#### Records drawn from a dataset:
= = = =
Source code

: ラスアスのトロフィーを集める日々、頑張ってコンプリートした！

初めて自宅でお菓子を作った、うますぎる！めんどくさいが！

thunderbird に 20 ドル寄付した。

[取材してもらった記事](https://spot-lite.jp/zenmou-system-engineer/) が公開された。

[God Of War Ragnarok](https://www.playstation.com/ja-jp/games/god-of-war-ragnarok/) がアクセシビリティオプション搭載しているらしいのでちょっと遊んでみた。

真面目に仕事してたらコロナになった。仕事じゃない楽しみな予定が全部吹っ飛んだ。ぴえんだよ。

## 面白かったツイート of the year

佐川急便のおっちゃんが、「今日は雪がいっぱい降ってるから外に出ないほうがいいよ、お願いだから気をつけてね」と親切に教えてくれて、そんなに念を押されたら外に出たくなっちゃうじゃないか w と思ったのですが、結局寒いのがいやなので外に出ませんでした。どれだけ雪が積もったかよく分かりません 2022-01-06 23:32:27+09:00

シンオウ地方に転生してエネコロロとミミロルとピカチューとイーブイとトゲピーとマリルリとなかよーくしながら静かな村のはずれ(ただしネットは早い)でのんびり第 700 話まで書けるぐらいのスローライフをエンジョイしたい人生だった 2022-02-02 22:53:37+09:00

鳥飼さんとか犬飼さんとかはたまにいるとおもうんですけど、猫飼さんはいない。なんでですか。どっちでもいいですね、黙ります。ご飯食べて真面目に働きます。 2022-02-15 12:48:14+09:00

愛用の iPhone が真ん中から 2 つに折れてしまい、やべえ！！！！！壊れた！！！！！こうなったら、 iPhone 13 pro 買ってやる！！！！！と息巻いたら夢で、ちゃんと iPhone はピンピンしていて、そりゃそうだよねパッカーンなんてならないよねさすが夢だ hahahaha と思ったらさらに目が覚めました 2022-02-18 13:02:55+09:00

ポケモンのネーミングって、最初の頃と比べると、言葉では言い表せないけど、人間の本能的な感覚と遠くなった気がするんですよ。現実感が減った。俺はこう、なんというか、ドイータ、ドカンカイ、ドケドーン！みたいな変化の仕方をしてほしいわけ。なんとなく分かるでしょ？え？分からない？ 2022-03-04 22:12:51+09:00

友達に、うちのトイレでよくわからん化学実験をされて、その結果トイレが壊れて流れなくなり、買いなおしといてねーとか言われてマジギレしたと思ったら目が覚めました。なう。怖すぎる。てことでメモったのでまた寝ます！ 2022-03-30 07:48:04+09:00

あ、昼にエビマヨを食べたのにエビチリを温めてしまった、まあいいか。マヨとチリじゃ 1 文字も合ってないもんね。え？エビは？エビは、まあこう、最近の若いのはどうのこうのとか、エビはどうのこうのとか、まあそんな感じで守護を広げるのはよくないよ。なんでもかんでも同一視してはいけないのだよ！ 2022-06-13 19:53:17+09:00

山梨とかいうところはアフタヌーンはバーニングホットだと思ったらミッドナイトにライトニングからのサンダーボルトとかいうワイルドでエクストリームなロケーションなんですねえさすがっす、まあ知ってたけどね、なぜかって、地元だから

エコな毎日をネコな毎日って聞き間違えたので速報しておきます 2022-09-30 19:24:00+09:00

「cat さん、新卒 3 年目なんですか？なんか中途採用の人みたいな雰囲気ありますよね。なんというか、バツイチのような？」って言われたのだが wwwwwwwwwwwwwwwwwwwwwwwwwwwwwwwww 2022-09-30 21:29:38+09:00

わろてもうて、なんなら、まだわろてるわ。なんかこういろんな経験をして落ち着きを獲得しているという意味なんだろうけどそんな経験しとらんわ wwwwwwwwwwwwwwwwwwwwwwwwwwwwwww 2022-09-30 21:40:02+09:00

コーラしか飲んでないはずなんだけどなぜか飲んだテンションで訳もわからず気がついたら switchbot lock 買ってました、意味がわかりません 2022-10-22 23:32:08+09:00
= = = =
#### Task item:
Please reproduce each entry above exactly as it reads.

#### Reply to the task:
Source code

: ラスアスのトロフィーを集める日々、頑張ってコンプリートした！

初めて自宅でお菓子を作った、うますぎる！めんどくさいが！

thunderbird に 20 ドル寄付した。

[取材してもらった記事](https://spot-lite.jp/zenmou-system-engineer/) が公開された。

[God Of War Ragnarok](https://www.playstation.com/ja-jp/games/god-of-war-ragnarok/) がアクセシビリティオプション搭載しているらしいのでちょっと遊んでみた。

真面目に仕事してたらコロナになった。仕事じゃない楽しみな予定が全部吹っ飛んだ。ぴえんだよ。

## 面白かったツイート of the year

佐川急便のおっちゃんが、「今日は雪がいっぱい降ってるから外に出ないほうがいいよ、お願いだから気をつけてね」と親切に教えてくれて、そんなに念を押されたら外に出たくなっちゃうじゃないか w と思ったのですが、結局寒いのがいやなので外に出ませんでした。どれだけ雪が積もったかよく分かりません 2022-01-06 23:32:27+09:00

シンオウ地方に転生してエネコロロとミミロルとピカチューとイーブイとトゲピーとマリルリとなかよーくしながら静かな村のはずれ(ただしネットは早い)でのんびり第 700 話まで書けるぐらいのスローライフをエンジョイしたい人生だった 2022-02-02 22:53:37+09:00

鳥飼さんとか犬飼さんとかはたまにいるとおもうんですけど、猫飼さんはいない。なんでですか。どっちでもいいですね、黙ります。ご飯食べて真面目に働きます。 2022-02-15 12:48:14+09:00

愛用の iPhone が真ん中から 2 つに折れてしまい、やべえ！！！！！壊れた！！！！！こうなったら、 iPhone 13 pro 買ってやる！！！！！と息巻いたら夢で、ちゃんと iPhone はピンピンしていて、そりゃそうだよねパッカーンなんてならないよねさすが夢だ hahahaha と思ったらさらに目が覚めました 2022-02-18 13:02:55+09:00

ポケモンのネーミングって、最初の頃と比べると、言葉では言い表せないけど、人間の本能的な感覚と遠くなった気がするんですよ。現実感が減った。俺はこう、なんというか、ドイータ、ドカンカイ、ドケドーン！みたいな変化の仕方をしてほしいわけ。なんとなく分かるでしょ？え？分からない？ 2022-03-04 22:12:51+09:00

友達に、うちのトイレでよくわからん化学実験をされて、その結果トイレが壊れて流れなくなり、買いなおしといてねーとか言われてマジギレしたと思ったら目が覚めました。なう。怖すぎる。てことでメモったのでまた寝ます！ 2022-03-30 07:48:04+09:00

あ、昼にエビマヨを食べたのにエビチリを温めてしまった、まあいいか。マヨとチリじゃ 1 文字も合ってないもんね。え？エビは？エビは、まあこう、最近の若いのはどうのこうのとか、エビはどうのこうのとか、まあそんな感じで守護を広げるのはよくないよ。なんでもかんでも同一視してはいけないのだよ！ 2022-06-13 19:53:17+09:00

山梨とかいうところはアフタヌーンはバーニングホットだと思ったらミッドナイトにライトニングからのサンダーボルトとかいうワイルドでエクストリームなロケーションなんですねえさすがっす、まあ知ってたけどね、なぜかって、地元だから

エコな毎日をネコな毎日って聞き間違えたので速報しておきます 2022-09-30 19:24:00+09:00

「cat さん、新卒 3 年目なんですか？なんか中途採用の人みたいな雰囲気ありますよね。なんというか、バツイチのような？」って言われたのだが wwwwwwwwwwwwwwwwwwwwwwwwwwwwwwwww 2022-09-30 21:29:38+09:00

わろてもうて、なんなら、まだわろてるわ。なんかこういろんな経験をして落ち着きを獲得しているという意味なんだろうけどそんな経験しとらんわ wwwwwwwwwwwwwwwwwwwwwwwwwwwwwww 2022-09-30 21:40:02+09:00

コーラしか飲んでないはずなんだけどなぜか飲んだテンションで訳もわからず気がついたら switchbot lock 買ってました、意味がわかりません 2022-10-22 23:32:08+09:00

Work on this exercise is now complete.